## DIRECTIONS
1. Translate this sentence from the passage about Kate Forbes's leadership bid into Spanish: "In her first interview round since going on maternity leave last summer, she told STV’s Colin Mackay that she is making a plea for tolerance."
2. Quote the passage about Kate Forbes's leadership bid from "Kate Forbes’s run" to "love my neighbour.".

## DOCUMENT SECTION

········

Kate Forbes’s run for First Minister may be short-lived but it will certainly be interesting. Her challenge: she’s a member to the Free Church of Scotland which opposes gay marriage, abortion and gender self-ID. For seven years as a parliamentarian she has avoided saying what she thinks about such issues and for obvious reasons: it would cause her problems. But today she was asked directly and gave a straight answer: she would have voted against gay marriage and would have ‘struggled’ to back Nicola Sturgeon on gender self-ID.

I’m a member of the SNP and I believe that no office should be removed from any candidate on the basis of protected characteristics, including faith. I think there’s a way to square my faith as well as my membership and leadership of the SNP – and that includes things like having to love my neighbour.

So why would she run to be leader of a party whose membership are very much in favour of both? In her first interview round since going on maternity leave last summer, she told STV’s Colin Mackay that she is making a plea for tolerance.

········

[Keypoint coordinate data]

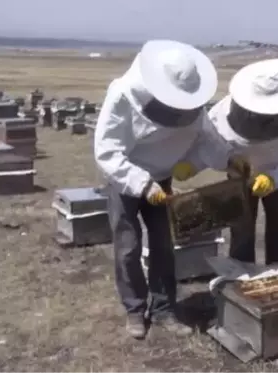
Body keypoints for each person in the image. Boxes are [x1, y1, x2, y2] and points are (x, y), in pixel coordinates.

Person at [94, 39, 243, 339]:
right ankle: (135, 311)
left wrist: (230, 159)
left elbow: (207, 137)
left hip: (162, 180)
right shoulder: (124, 94)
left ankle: (163, 309)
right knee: (128, 247)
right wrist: (141, 184)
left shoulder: (191, 103)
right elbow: (107, 150)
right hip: (126, 179)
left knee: (163, 246)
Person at [206, 58, 278, 266]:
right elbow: (210, 148)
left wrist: (274, 179)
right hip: (239, 178)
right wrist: (229, 162)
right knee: (241, 231)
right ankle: (241, 278)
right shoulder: (219, 115)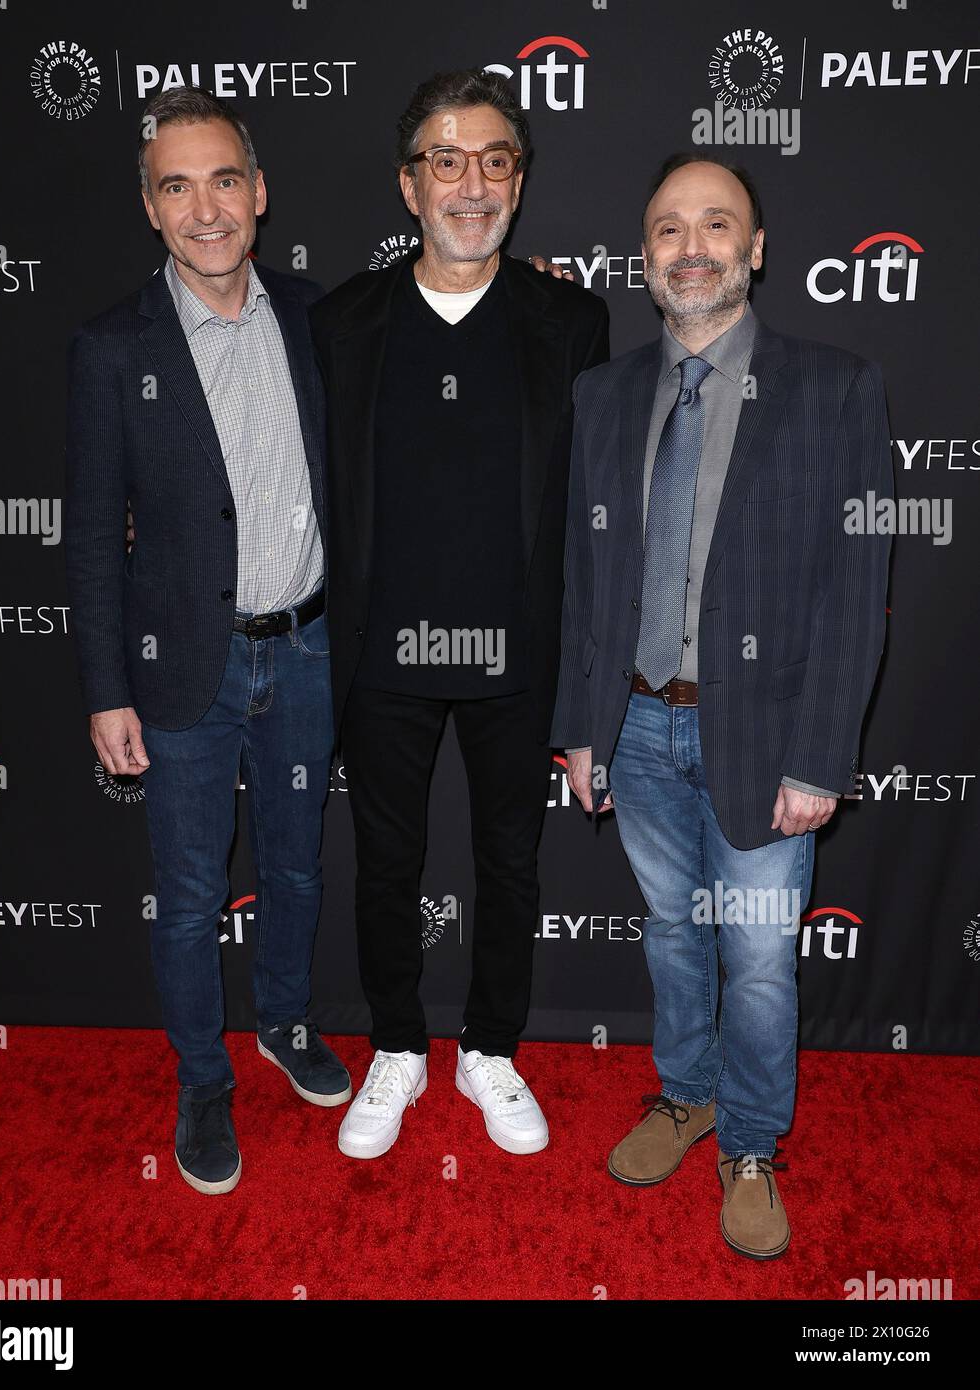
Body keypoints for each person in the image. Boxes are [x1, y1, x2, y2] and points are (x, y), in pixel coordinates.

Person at [552, 154, 892, 1257]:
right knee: (669, 933)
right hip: (637, 727)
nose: (688, 247)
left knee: (752, 955)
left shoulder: (834, 387)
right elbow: (581, 579)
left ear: (754, 250)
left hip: (765, 734)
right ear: (642, 257)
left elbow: (856, 592)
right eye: (665, 230)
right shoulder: (599, 397)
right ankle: (684, 1093)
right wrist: (578, 723)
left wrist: (820, 755)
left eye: (714, 226)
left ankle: (749, 1138)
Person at [309, 68, 609, 1159]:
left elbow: (589, 509)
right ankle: (396, 1044)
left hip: (516, 655)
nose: (469, 183)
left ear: (519, 182)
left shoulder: (571, 318)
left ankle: (489, 1047)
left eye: (494, 161)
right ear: (407, 184)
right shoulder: (342, 320)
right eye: (445, 160)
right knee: (383, 864)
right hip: (379, 653)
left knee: (510, 864)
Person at [64, 86, 349, 1197]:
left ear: (259, 190)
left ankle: (282, 1020)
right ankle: (200, 1077)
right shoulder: (106, 348)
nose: (205, 207)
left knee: (291, 863)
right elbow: (91, 537)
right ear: (149, 207)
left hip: (312, 649)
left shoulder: (314, 312)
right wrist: (103, 688)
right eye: (175, 186)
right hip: (184, 667)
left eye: (222, 178)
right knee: (188, 892)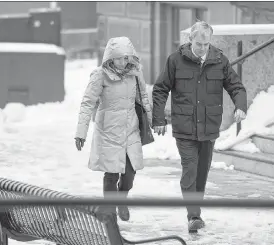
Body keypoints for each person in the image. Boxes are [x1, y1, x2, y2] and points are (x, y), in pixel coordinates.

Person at [152, 21, 247, 232]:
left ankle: (195, 212)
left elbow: (236, 86)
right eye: (199, 43)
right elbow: (160, 89)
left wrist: (240, 106)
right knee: (190, 170)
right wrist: (158, 118)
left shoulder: (219, 60)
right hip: (184, 126)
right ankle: (193, 216)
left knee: (202, 172)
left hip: (209, 126)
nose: (203, 48)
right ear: (190, 40)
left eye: (206, 43)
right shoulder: (175, 60)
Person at [75, 36, 152, 222]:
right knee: (111, 173)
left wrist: (153, 121)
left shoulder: (135, 73)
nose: (123, 62)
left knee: (130, 173)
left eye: (126, 57)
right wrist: (81, 132)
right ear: (110, 58)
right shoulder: (100, 76)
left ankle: (122, 198)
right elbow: (87, 104)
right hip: (108, 131)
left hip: (130, 129)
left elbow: (143, 98)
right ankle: (109, 213)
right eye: (119, 58)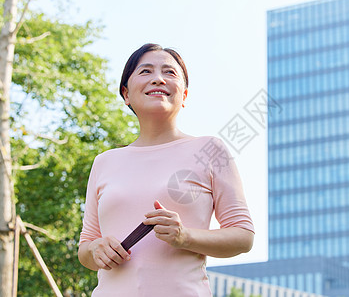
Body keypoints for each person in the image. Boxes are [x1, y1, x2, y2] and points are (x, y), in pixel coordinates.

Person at [78, 43, 255, 296]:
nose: (158, 79)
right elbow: (85, 248)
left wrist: (184, 237)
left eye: (170, 73)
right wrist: (96, 249)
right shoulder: (104, 161)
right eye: (146, 71)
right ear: (126, 94)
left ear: (183, 96)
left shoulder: (210, 149)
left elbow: (243, 236)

········

## SOLUTIONS TO THE TASKS
1. En su primera ronda de entrevistas desde que se tomó la baja por maternidad el verano pasado, le dijo a Colin Mackay, de STV, que está haciendo un llamamiento a la tolerancia.

2.
Kate Forbes’s run for First Minister may be short-lived but it will certainly be interesting. Her challenge: she’s a member to the Free Church of Scotland which opposes gay marriage, abortion and gender self-ID. For seven years as a parliamentarian she has avoided saying what she thinks about such issues and for obvious reasons: it would cause her problems. But today she was asked directly and gave a straight answer: she would have voted against gay marriage and would have ‘struggled’ to back Nicola Sturgeon on gender self-ID.

I’m a member of the SNP and I believe that no office should be removed from any candidate on the basis of protected characteristics, including faith. I think there’s a way to square my faith as well as my membership and leadership of the SNP – and that includes things like having to love my neighbour.